EXERCISE A >>
Name every resolution that the post on quitting smoking mentions.

TEXT SEGMENT Start Marker

Quit Smoking: The Best Resolution

Maybe it’s my own fault for being so annoyingly optimistic, but I absolutely love that New Years resolutions are a thing. A legitimate thing? It’s widely disputed, but even if many resolutions are abandoned not long after midnight there are countless examples of people sticking to their new goals. On your Facebook wall you may have encountered a handful of people saying that everyone should be making resolutions all the time, not just when a new year is rung in, but the popularity of such a notion is at least a good start, and by fulfilling these resolutions I’m sure people will be prompted to make many more.

It might look cool but this dog is dead now.

It might look cool but this dog is dead now.

But this isn’t about a vague wish of being nicer or being less materialistic, this is about one resolution that should take priority over any other, and at all times of the year – quitting cigarettes. Sadly, I am a smoker, and can admit that I did have this resolution and have relapsed since. It’s hard, and becomes even harder when you’re within the age bracket with the YOLO mentality. Even if this is another excuse, I lasted longer than I thought I would, and will last even longer the next time I quit. If this is you, you should be very proud and ignore the nay-sayers that tell you not to begin with the new year – any time you quit is a good time.

TEXT SEGMENT End Marker
DATA PROVIDED Start Marker

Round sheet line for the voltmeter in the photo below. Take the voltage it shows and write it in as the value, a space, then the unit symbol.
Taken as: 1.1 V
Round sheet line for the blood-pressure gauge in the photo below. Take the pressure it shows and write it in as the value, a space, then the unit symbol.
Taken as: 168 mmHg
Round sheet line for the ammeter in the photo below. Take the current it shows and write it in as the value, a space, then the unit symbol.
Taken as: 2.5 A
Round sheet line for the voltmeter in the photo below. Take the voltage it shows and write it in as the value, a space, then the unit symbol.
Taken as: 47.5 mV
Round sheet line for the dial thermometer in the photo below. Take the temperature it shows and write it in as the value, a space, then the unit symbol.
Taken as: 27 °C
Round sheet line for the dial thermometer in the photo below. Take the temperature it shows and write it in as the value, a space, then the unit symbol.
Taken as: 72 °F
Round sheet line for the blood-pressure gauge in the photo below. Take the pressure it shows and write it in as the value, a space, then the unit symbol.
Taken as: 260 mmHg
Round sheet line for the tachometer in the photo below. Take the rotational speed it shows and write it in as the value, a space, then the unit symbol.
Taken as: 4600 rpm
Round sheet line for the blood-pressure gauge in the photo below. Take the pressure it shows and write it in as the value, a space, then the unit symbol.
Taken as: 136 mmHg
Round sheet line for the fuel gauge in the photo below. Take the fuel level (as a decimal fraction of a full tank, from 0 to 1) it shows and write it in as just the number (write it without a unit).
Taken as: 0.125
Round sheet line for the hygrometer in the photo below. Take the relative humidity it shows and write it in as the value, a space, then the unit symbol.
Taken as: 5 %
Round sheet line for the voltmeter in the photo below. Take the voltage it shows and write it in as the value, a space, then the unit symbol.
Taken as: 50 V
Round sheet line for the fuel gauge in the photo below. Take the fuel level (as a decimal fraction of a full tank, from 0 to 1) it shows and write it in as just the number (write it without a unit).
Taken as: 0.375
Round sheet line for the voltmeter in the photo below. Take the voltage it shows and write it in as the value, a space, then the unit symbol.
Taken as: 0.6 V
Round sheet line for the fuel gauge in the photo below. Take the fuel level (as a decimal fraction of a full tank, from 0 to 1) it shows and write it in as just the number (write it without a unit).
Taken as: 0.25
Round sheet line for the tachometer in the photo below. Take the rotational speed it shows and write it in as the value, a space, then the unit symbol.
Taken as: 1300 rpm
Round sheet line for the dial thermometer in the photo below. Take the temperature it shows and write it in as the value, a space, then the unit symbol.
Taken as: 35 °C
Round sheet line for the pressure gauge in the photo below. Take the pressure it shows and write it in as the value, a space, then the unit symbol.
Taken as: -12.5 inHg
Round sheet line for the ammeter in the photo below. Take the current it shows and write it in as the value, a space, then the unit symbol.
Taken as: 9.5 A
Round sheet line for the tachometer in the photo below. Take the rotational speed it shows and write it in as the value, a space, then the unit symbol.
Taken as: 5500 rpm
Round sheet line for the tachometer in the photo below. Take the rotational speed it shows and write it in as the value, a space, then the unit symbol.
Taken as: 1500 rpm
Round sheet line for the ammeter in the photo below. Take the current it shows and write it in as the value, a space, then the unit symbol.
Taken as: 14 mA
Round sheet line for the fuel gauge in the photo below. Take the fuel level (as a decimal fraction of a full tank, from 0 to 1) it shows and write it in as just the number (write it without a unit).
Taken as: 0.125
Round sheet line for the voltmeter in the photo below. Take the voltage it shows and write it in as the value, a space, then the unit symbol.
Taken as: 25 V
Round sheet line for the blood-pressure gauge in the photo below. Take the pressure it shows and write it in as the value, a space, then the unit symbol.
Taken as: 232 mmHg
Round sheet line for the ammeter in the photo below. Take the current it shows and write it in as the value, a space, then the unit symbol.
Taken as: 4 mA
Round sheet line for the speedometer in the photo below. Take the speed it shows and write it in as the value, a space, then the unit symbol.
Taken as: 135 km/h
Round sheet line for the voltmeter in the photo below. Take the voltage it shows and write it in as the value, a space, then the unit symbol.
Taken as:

DATA PROVIDED End Marker

EXERCISE B >>
Edit the stretch of the listing from its start through the line containing "Taken as: 47.5 mV", replacing "sheet line" with "log entry" and keeping everything else the same.

EXERCISE ANSWER A >>
Being nicer, being less materialistic, and quitting cigarettes.

EXERCISE ANSWER B >>
Round log entry for the voltmeter in the photo below. Take the voltage it shows and write it in as the value, a space, then the unit symbol.
Taken as: 1.1 V
Round log entry for the blood-pressure gauge in the photo below. Take the pressure it shows and write it in as the value, a space, then the unit symbol.
Taken as: 168 mmHg
Round log entry for the ammeter in the photo below. Take the current it shows and write it in as the value, a space, then the unit symbol.
Taken as: 2.5 A
Round log entry for the voltmeter in the photo below. Take the voltage it shows and write it in as the value, a space, then the unit symbol.
Taken as: 47.5 mV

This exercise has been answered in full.